Unless its gonna cost you a lot of money, then you could just mark time at the centre against their wishes while the charter runs out...


----------



## IcemanSK (Aug 20, 2007)

FieldDiscipline said:


> Unless its gonna cost you a lot of money, then you could just mark time at the centre against their wishes while the charter runs out...


 
I'm going to speak with my instructor (the man who gave me the Charter) & ask for his thoughts. 

As far as teaching at the Center against their wishes. It would take longer than the 4 months left in the Charter to make that happen. It would get too ugly & not worth my emotional investment.

The parents of my students came to me & asked if they could talk to the powers that be. I told them, sure. If they can pursuade them, great!


----------



## Catalyst (Aug 20, 2007)

Hi Iceman,

Just some thoughts

1.)  If you're dealing with a City program, are there any elected officials like Mayor, Councilmen, Councilwomen, etc. that the parents could talk to?
It's one thing for a parent to try and talk with an appointed bureaucrat like a Parks & Recreation Director.  It can be a totally different scenario if 120 parents contact elected officials.  Elected officials rely on votes to keep their jobs, and concerned parents can have some leverage (especially 120 of them).

2.)  Maybe present the issue to the elected leaders as 120 children losing a very valuable program that the elected leaders could save (for minimal cost) by allowing you to use the off-site parks building.  They would be spending pennies to invest in the future of the community, our youth.

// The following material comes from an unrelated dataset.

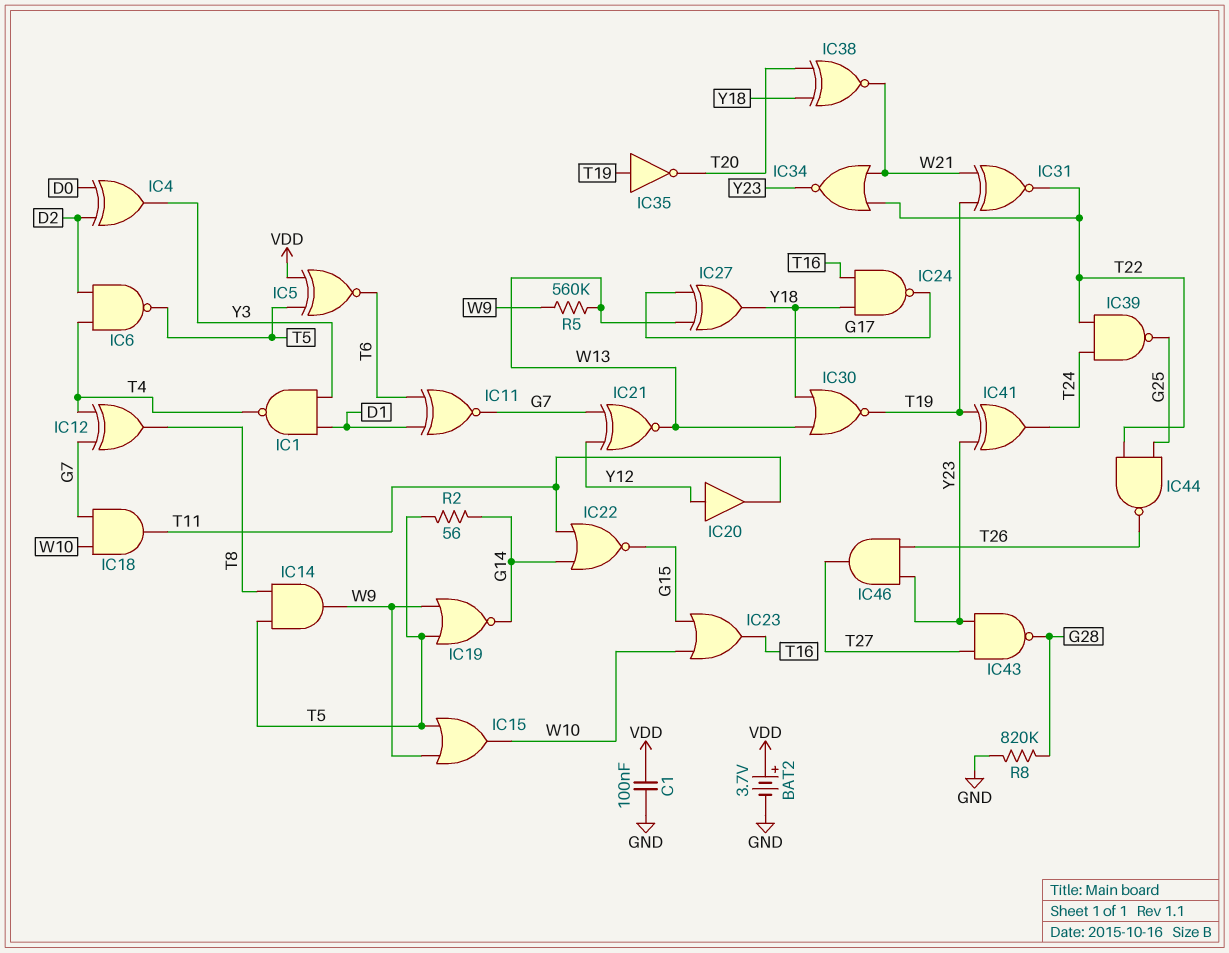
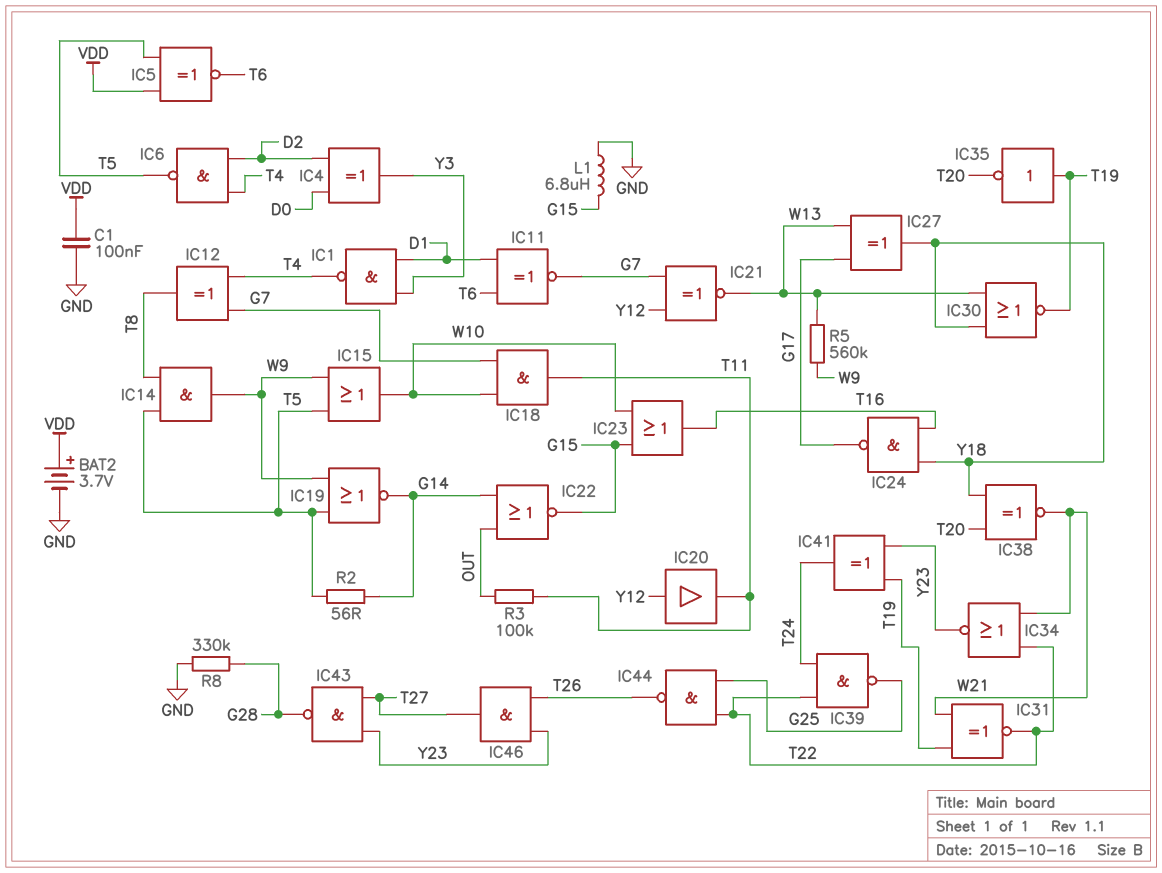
IC22: NOR (in G14, in T11, out G15) -> NOR (in G14, in OUT, out G15)
L1: none -> 6.8uH (G15, GND)
R3: none -> 100k (OUT, T11)
R8: 820k (G28, GND) -> 330k (G28, GND)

I'm sure you've already considered these, but thought I would throw them out.


----------



## FieldDiscipline (Aug 20, 2007)

Catalyst said:


> 2.)  Maybe present the issue to the elected leaders as 120 children losing a very valuable program that the elected leaders could save (for minimal cost) by allowing you to use the off-site parks building.  They would be spending pennies to invest in the future of the community, our youth.



A good way forward.

Also given that (if I've read this right) you've used 20 months of a 24 month charter, then I'd offer to pay them four 24ths of the cost.  If that makes sense :uhohh:


----------